Porém, nem todos os resultados operacionais foram positivos para a companhia. De acordo com o diretor de Refino e Gás, Jorge Celestino, as vendas de combustíveis da Petrobras caíram 6%, passando de 2,06 milhões de barris por dia em 2016 para 1,94 milhão de barris em 2017. Isso ocorreu em função do aumento das importações de derivados feitas por outras empresas do setor. Como resultado, a estatal perdeu espaço no mercado. No caso do diesel, a fatia da Petrobras caiu de 83% em 2016 para 74% no ano passado. Já no mercado de gasolina, a estatal encolheu de 90% para 83%. Em fevereiro deste ano, a estatal informou que sua fatia na gasolina já caiu para 77%. No caso do diesel, houve recuperação, para 79%.
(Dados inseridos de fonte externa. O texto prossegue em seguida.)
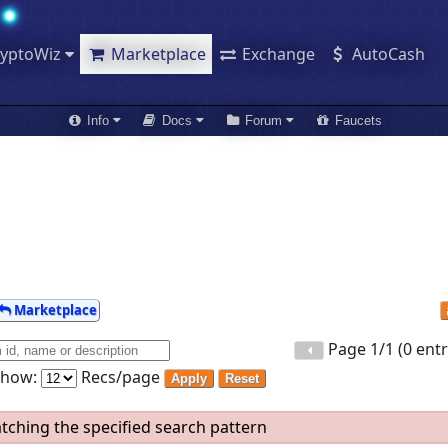
ryptoWiz
Marketplace
Exchange
AutoCash
Info
Docs
Forum
Faucets
Marketplace
Page 1/1 (0 entr
Show:
Recs/page
Apply
Reset
ching the specified search pattern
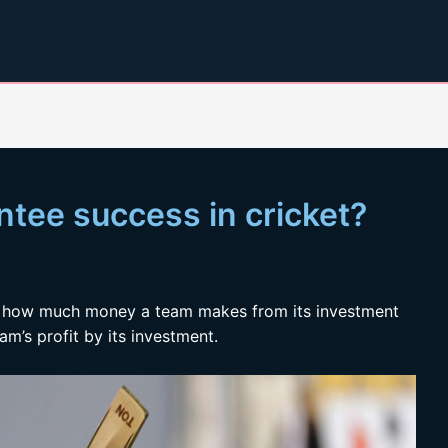
ntee success in cricket?
of how much money a team makes from its investment
eam’s profit by its investment.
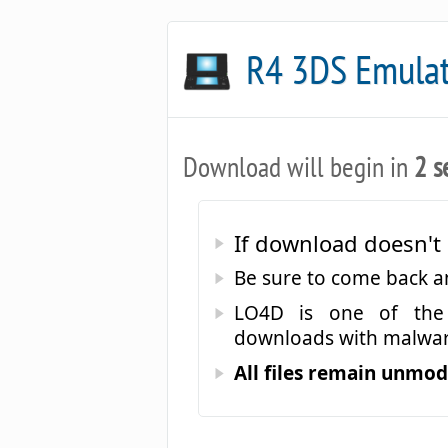
R4 3DS Emula
Download will begin in
2 s
If download doesn't 
Be sure to come back 
LO4D is one of the 
downloads with malwar
All files remain unmodi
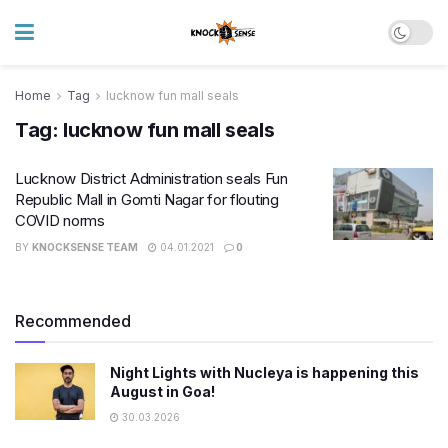
Home
Tag
lucknow fun mall seals
Tag:
lucknow fun mall seals
Lucknow District Administration seals Fun
Republic Mall in Gomti Nagar for flouting
COVID norms
BY
KNOCKSENSE TEAM
04.01.2021
0
Recommended
Night Lights with Nucleya is happening this
August in Goa!
30.03.2026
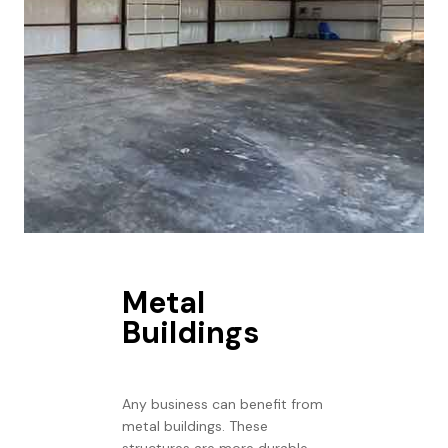
Metal
Buildings
Any business can benefit from
metal buildings. These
— Estamos modernizando os contratos com as distribuidoras. Devem ficar prontos entre maio e junho. Vamos ter preço diferenciado por distribuidor. Se uma empresa vender acima da meta, vai ganhar bônus adicional. A operação visa à rentabilidade e à manutenção de participação de mercado — contou Celestino a analistas.

Com a perda de mercado, a geração de caixa operacional da área de refino caiu de R$ 47,5 bilhões para R$ 28,6 bilhões entre 2016 e 2017. Apesar desse resultado, Parente afirmou que a estatal manterá sua atual política de preços, com variações diárias nos valores dos combustíveis.

— A política de preços tem dado certo. E está mantida. O valor da Petrobras é apenas uma parcela menor do preço final — disse Parente, fazendo referência aos demais itens que compõem o preço nas bombas, como impostos e margens dos distribuidores e revendedores.

Para Pedro Galdi, analista de investimento da Mirae Corretora, a política de preços foi um dos pontos positivos para a empresa, que ainda sofre as consequências dos erros do passado recente:

— A estatal está limpando todos os esqueletos, que vão dos prejuízos causados pela corrupção à ingerência do governo nos preços. Está melhorando e tem uma tendência de crescimento.